Ardent capitalists make the complicated comprehensible.

BY RICHARD PACHTER
rpachter@wordsonwords.com


Book
The Support Economy: Why Corporations Are Failing Individuals and The Next Episode of Capitalism. By Shoshana Zuboff and James Maxmin. Penguin. 459 pages. (to purchase, click on the title or the cover image.)

I missed this book when it came out in hardcover late in 2002, but after seeing it on a number of ''best of'' lists, I snagged a copy when it was reissued in a paperback edition.

I'll admit that its title put me off. I expected -- due to inclusion of the word ''support'' -- perhaps a neo-Marxist treatise on the value of state ownership of businesses and a renewal of the welfare state. But I couldn't have been more wrong. Zuboff and Maxmin are ardent capitalists with an unshakable faith in the efficacy of the system. Good thing, since they recognized that the system is not working correctly, and that a widening gulf of dissatisfaction and alienation is growing between consumers and the institutions that serve them.

There have been other works commenting on this rift; several years back, The Cluetrain Manifesto by Weinberger, Searls and Locke, eloquently and concisely conveyed several important aspects of the changes that have begun as business and government attempt to reconcile these anomalies. But Zuboff and Maxmin, a husband-wife team, paint a much larger picture, presenting a historical perspective and a greater context for these changes that's supported with research and analysis from a variety -- and diversity -- of sources.

THOROUGH RESEARCH
Zuboff, a professor at Harvard Business School, and Maxmin, an executive and scholar, examine a number of very complicated and seemingly contradictory forces and present a clear and compelling picture of an economy that relies on a consumer culture increasingly frustrated by the growing burden placed upon end users. Therein lies the ''support'' referred to in the title: the pair feels that the opportunity for the economy lies in sustaining and facilitating consumers, and not just selling them whatever products they demand at the cheapest prices.

`INDIVIDUATION'
The authors refer to the phenomenon that is driving this change as ''individuation.'' They demonstrate the historical progression whereby people all over the planet have become increasingly insistent that institutions and businesses with whom they deal allow them the customization of their experience based on their own needs and preferences, rather than attempt to treat them as a member of a group.
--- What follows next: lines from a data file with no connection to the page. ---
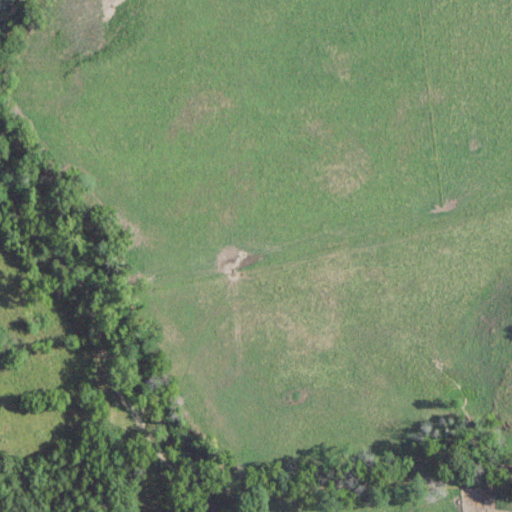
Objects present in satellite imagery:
road: (186, 470)
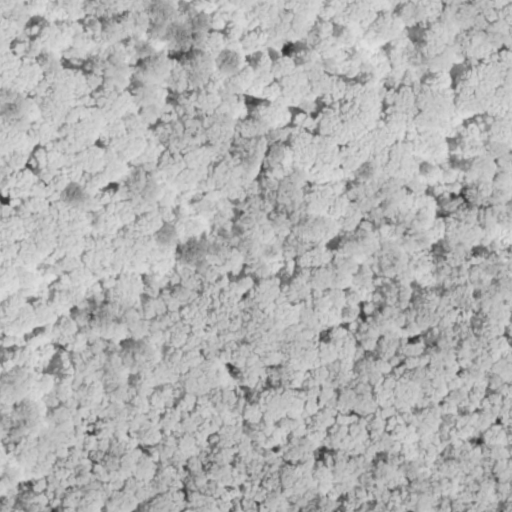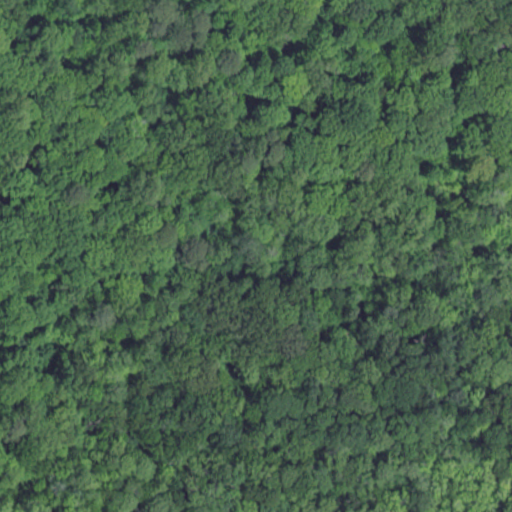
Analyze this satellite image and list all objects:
park: (255, 256)
park: (255, 256)
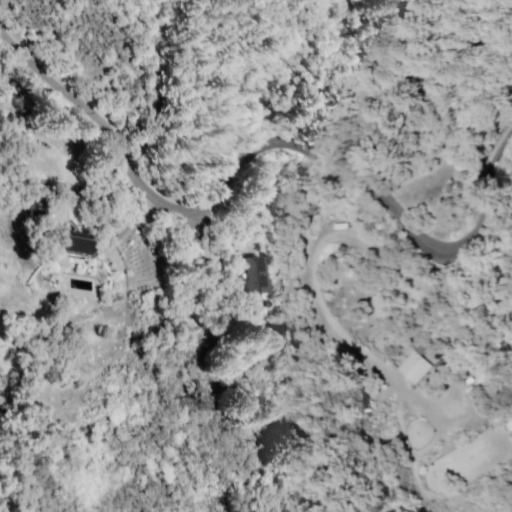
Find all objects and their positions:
road: (267, 146)
road: (63, 150)
building: (67, 242)
road: (307, 268)
building: (252, 274)
building: (412, 367)
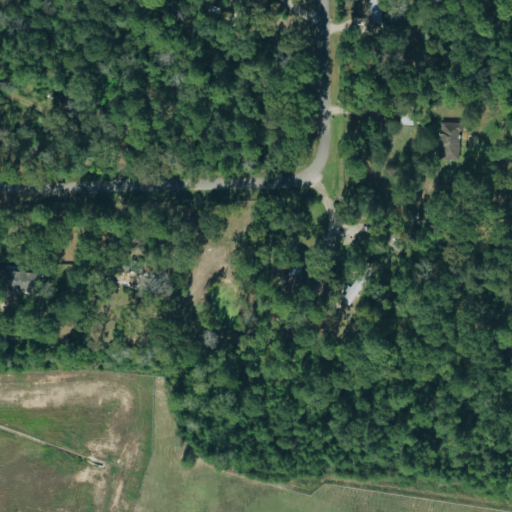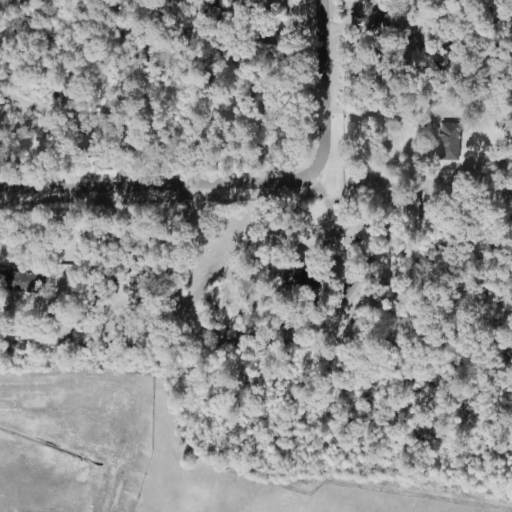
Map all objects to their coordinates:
road: (302, 17)
road: (331, 91)
road: (146, 92)
building: (446, 141)
road: (166, 183)
building: (22, 280)
building: (351, 292)
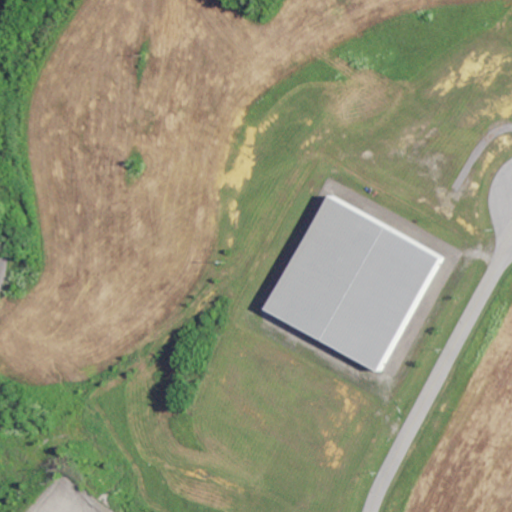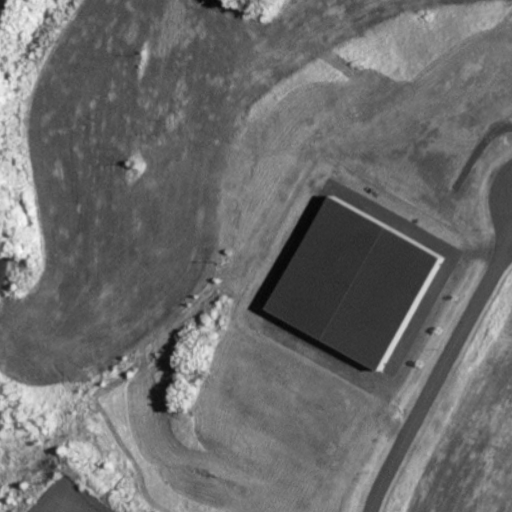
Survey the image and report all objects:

This may seem self-obvious to most of us, but it's actually a fairly recent development in the history of humanity for a number of religious, social and economic reasons, as the authors explain in great detail.
As skilled as Zuboff and Maxmin are at making the complicated comprehensible, digesting The Support Economy can be a lengthy and at times challenging process, especially for readers who prefer that insights are presented in smaller portions. But the authors are thinking big -- very big -- as they make a case for nothing less than the refocusing, if not the reinvention, of capitalism, and are compelled to present their persuasive argument based on facts, not intuition or politics.

Still, it's clear that they are passionate about their findings, and this book will no doubt influence and inspire others to extend and amplify their philosophies, and maybe even implement them.